Key partnerships outlined in the in the Reform Framework are:

  • catchment based planning - to be developed with key health and community services, with all MCHSS providers in a given catchment required to actively participate.
  • intake and assessment - to be delivered as a core partnership between a MHCSS provider on behalf of other MHCSS providers in the catchment, an area mental health service and a primary health service.
  • responding to client diversity - partnerships with a range of providers and community groups, such as Aboriginal community controlled health organisations, homelessness providers and refugee organisations and communities to ensure people requiring MHCC are identified and supported.

Real collaboration and partnership is hard work which is why there has been lots of resources and effort put into this area over the last ten years.

How strong are my partnerships?

Use these tools to assess the strength of your partnerships and how far along the partnership continuum you really are. They can also help you think through what to do to improve the partnership.

Partnership Evaluation Tools

VicHealth Partnership Analysis Tool

This tool was developed to support organisations strengthen their partnerships in relation to health promotion. However, it is also relevant for analysing and understanding partnerships for the purpose of service delivery and collaboration. It was updated in 2011 and includes information on managing change in organisations

Partnership Self-Assessment Tool

This tool was developed by the Center for the Advancement of Collaborative Strategies in Health in the US. It is provides a questionnaire for the members of the partnership to complete and a system for preparing a report. It is suitable for partnerships which already exist, have started to implement partnered activity and of which there are at least five members.

Assessing Strategic Partnership: The Partnership Assessment Tool

This UK developed tool provides a simple, quick and cost-effective way of assessing the effectiveness of partnership working. It enables a rapid appraisal which graphically identifies problem areas and allows partners to focus remedial action and resources. For those just setting up partnerships the tool provides a checklist of what to ensure and what to avoid.

Resources to help you make the changes
VCOSS Partnership Practice Guides

Developed by VCOSS this series of guides are designed to assist any organisation through the partnership process. Guide 1 covers preparing to partner; Guide 2 commencing the partnership and Guide 3 sustaining the partnership.

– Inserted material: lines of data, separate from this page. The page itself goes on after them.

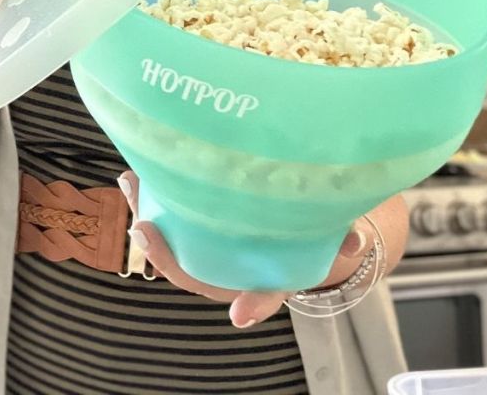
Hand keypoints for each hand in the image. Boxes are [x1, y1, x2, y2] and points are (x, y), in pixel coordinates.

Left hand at [117, 170, 405, 327]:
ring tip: (130, 182)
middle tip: (145, 228)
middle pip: (196, 274)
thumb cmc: (316, 226)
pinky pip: (167, 221)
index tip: (241, 314)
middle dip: (166, 255)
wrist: (303, 220)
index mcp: (270, 278)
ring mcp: (211, 252)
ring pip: (174, 247)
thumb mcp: (334, 229)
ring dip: (147, 217)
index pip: (261, 296)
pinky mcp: (194, 229)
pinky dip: (150, 199)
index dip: (253, 304)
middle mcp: (234, 271)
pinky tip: (136, 172)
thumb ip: (343, 237)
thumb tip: (355, 241)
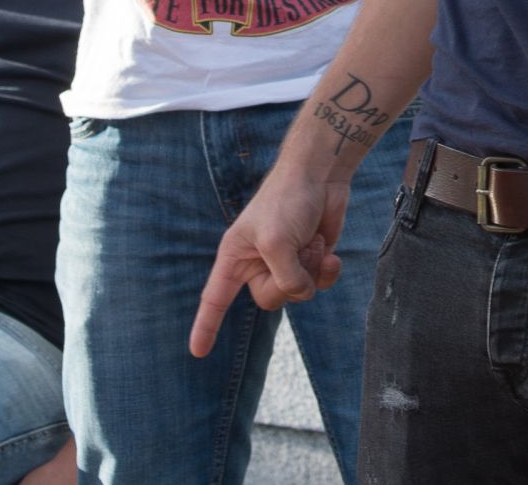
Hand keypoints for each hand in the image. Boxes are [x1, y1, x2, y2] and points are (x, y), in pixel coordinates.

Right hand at [188, 163, 348, 357]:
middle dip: (289, 280)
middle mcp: (257, 262)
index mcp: (235, 256)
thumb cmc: (287, 200)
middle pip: (270, 299)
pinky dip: (327, 270)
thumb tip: (302, 292)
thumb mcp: (276, 243)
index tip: (198, 352)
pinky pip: (319, 284)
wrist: (319, 176)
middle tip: (296, 251)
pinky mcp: (309, 259)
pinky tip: (329, 251)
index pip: (215, 298)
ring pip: (299, 294)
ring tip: (311, 241)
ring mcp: (285, 262)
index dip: (206, 326)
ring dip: (311, 269)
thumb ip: (285, 279)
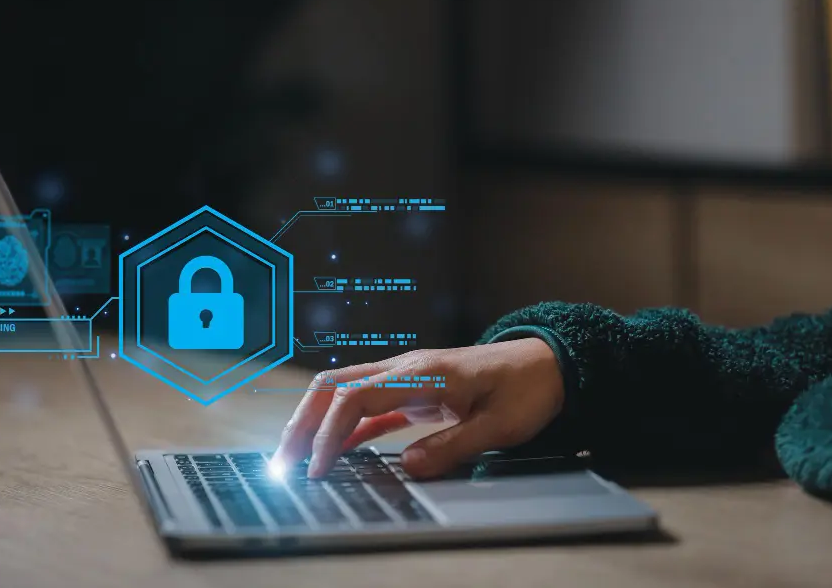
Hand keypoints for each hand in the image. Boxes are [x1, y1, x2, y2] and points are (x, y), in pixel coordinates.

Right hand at [271, 338, 565, 478]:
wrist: (547, 363)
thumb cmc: (526, 388)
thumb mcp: (499, 425)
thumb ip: (453, 445)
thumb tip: (409, 467)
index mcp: (421, 373)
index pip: (356, 398)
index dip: (330, 432)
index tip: (319, 468)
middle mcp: (405, 369)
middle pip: (335, 386)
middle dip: (305, 422)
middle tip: (285, 461)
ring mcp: (405, 379)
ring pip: (344, 393)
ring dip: (317, 422)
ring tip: (298, 459)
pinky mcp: (412, 392)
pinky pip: (367, 407)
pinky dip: (344, 428)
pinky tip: (333, 452)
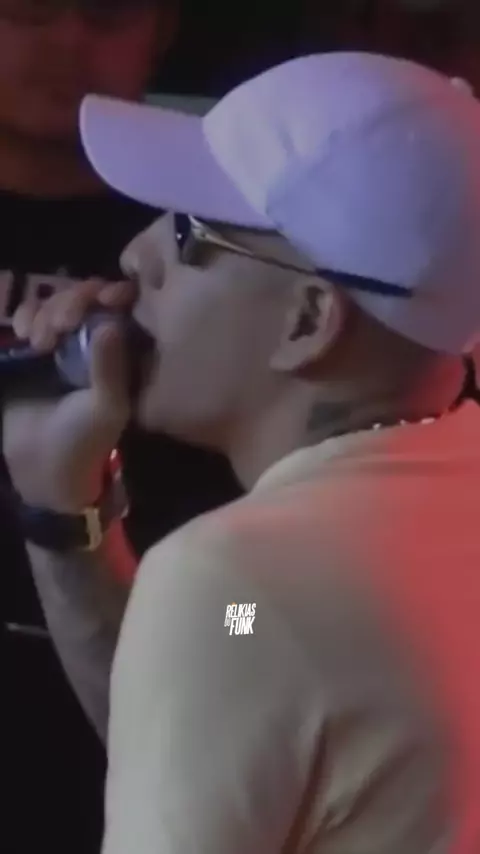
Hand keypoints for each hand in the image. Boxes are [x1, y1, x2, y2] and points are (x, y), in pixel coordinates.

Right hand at [3, 279, 135, 512]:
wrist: (42, 466)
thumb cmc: (85, 441)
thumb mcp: (106, 407)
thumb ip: (110, 368)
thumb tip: (109, 324)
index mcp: (122, 354)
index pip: (123, 307)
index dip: (113, 293)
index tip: (103, 298)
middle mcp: (95, 343)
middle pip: (86, 297)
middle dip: (71, 303)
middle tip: (60, 325)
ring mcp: (64, 344)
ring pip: (57, 302)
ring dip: (46, 311)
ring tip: (39, 339)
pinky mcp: (34, 350)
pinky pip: (31, 318)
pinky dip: (27, 317)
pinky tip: (25, 334)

The Partnership Toolkit: Tools For Building And Sustaining Partnerships

A very comprehensive kit developed in Vancouver. It starts at the very beginning, asking pertinent questions about motivation and readiness to partner at the individual agency level through to the processes and practices you need in place to make the partnership work.

Other reading

Dixon Partnering Solutions: How To Build Effective Partnerships Between Bsuiness, Government, Community And Education Sectors

Mental Health Victoria is promoting the Dixon Partnering Model to encourage a common language and understanding to assist the PDRSS sector more effectively partner with other services, their clients and the community so as to effectively embrace and move forward with the complex changes that are facing the sector over the next five years.

Also, on the website is an article Ian Dixon wrote for New Paradigm about partnerships in mental health.